**About this task**
Produce an exact copy of all the data below, dropping every image.

**Data extract**
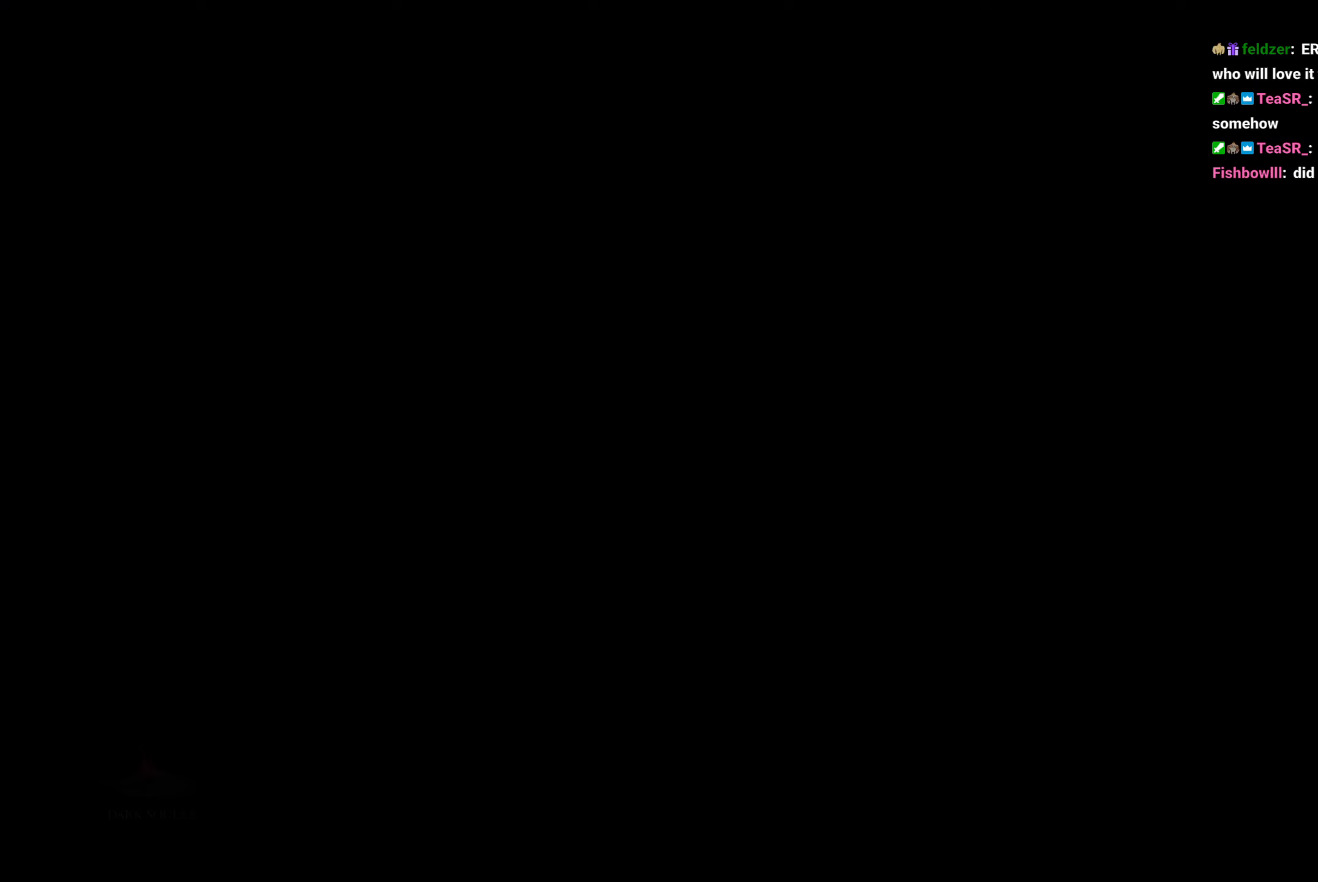
{"buttons": ["A"], "left_stick": "center", "right_stick": "center", "events": [[17, "A", "down"], [67, "A", "up"], [183, "A", "down"], [233, "A", "up"], [333, "A", "down"], [400, "A", "up"], [500, "A", "down"]]}
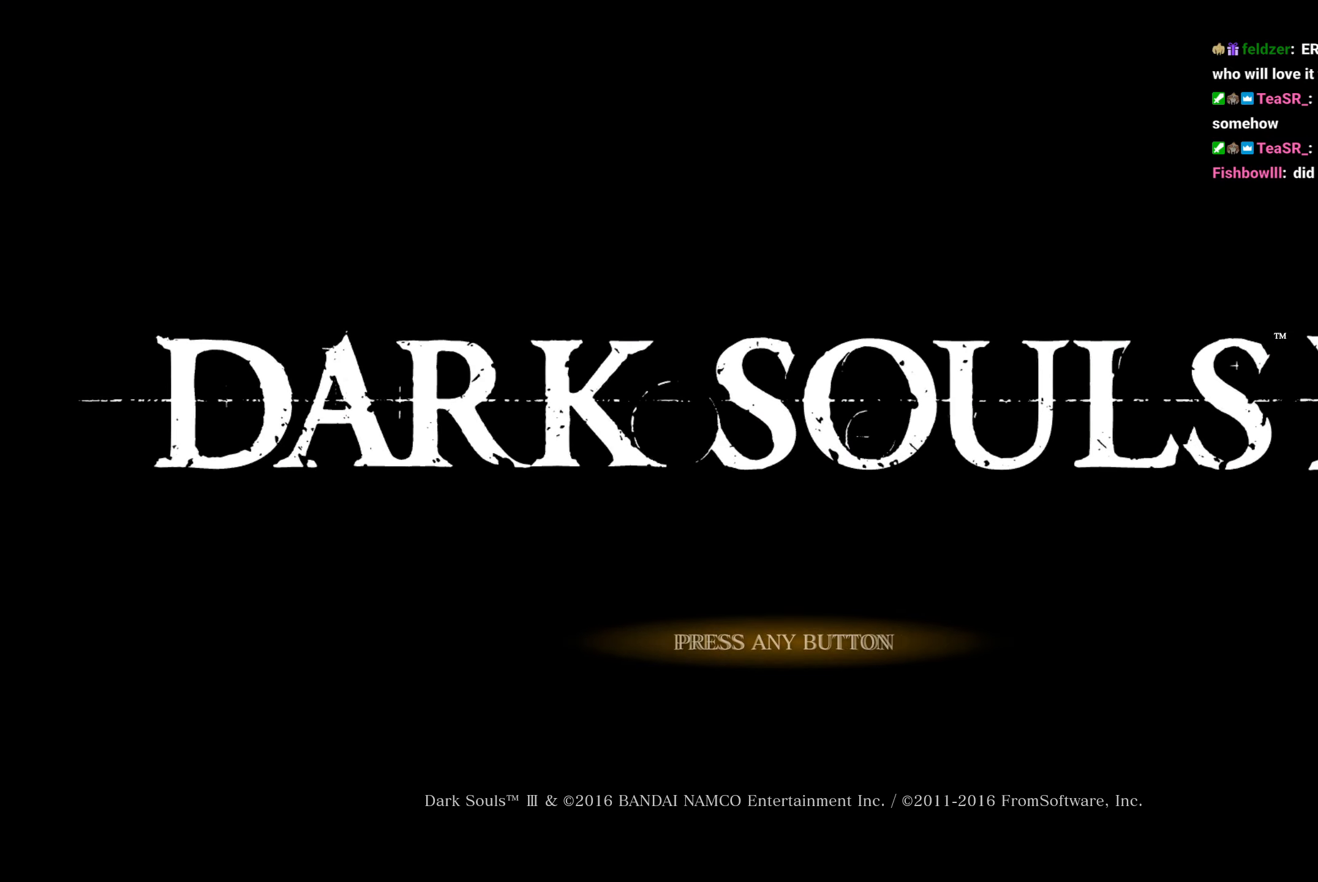
{"buttons": [], "left_stick": "center", "right_stick": "center", "events": [[50, "A", "up"], [183, "A", "down"], [233, "A", "up"], [350, "A", "down"], [417, "A", "up"]]}
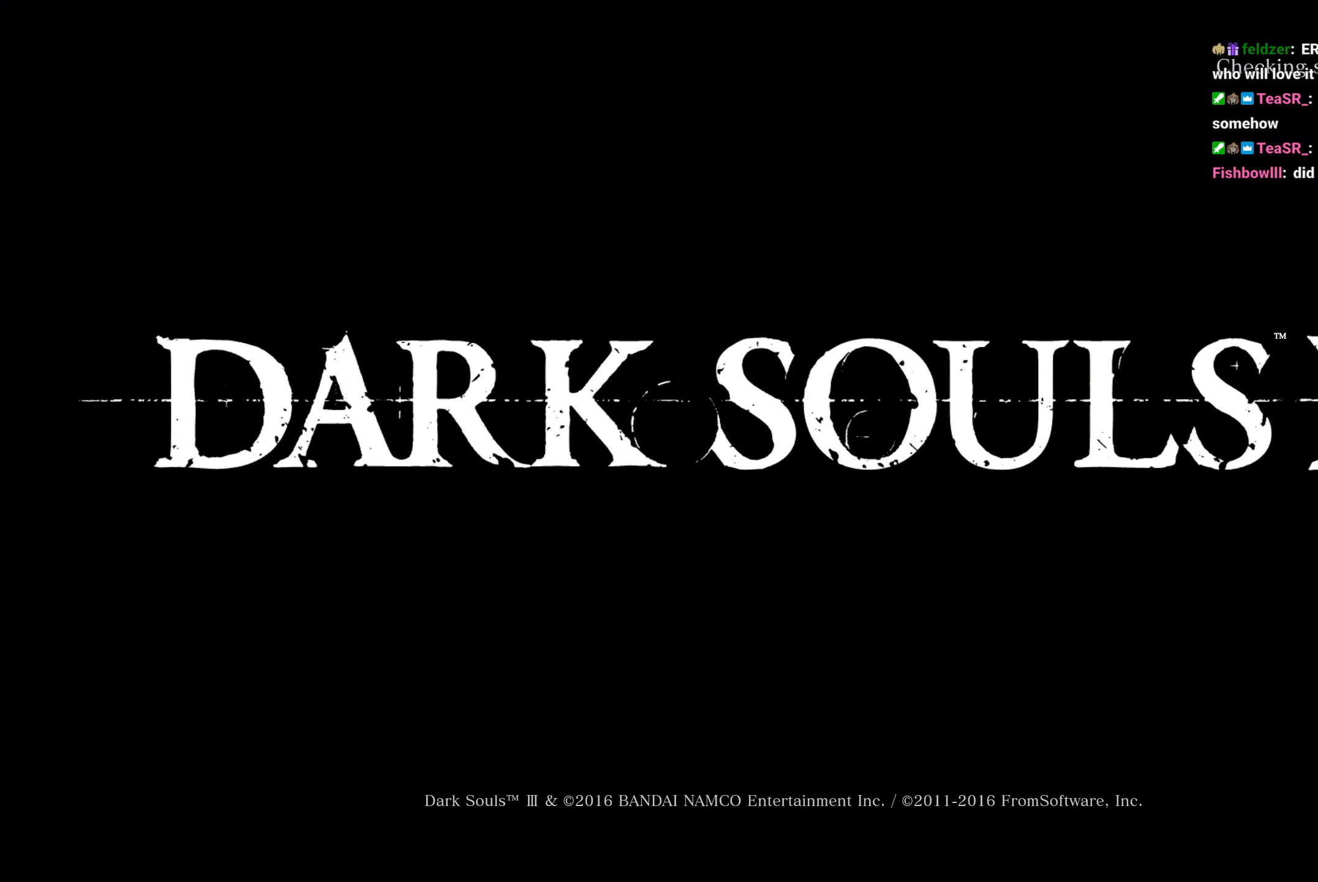
{"buttons": [], "left_stick": "center", "right_stick": "center", "events": [[33, "A", "down"], [100, "A", "up"], [217, "A", "down"], [267, "A", "up"], [383, "A", "down"], [433, "A", "up"]]}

**Output**
{"buttons": ["A"], "left_stick": "center", "right_stick": "center", "events": [[17, "A", "down"], [67, "A", "up"], [183, "A", "down"], [233, "A", "up"], [333, "A", "down"], [400, "A", "up"], [500, "A", "down"]]}
{"buttons": [], "left_stick": "center", "right_stick": "center", "events": [[50, "A", "up"], [183, "A", "down"], [233, "A", "up"], [350, "A", "down"], [417, "A", "up"]]}
{"buttons": [], "left_stick": "center", "right_stick": "center", "events": [[33, "A", "down"], [100, "A", "up"], [217, "A", "down"], [267, "A", "up"], [383, "A", "down"], [433, "A", "up"]]}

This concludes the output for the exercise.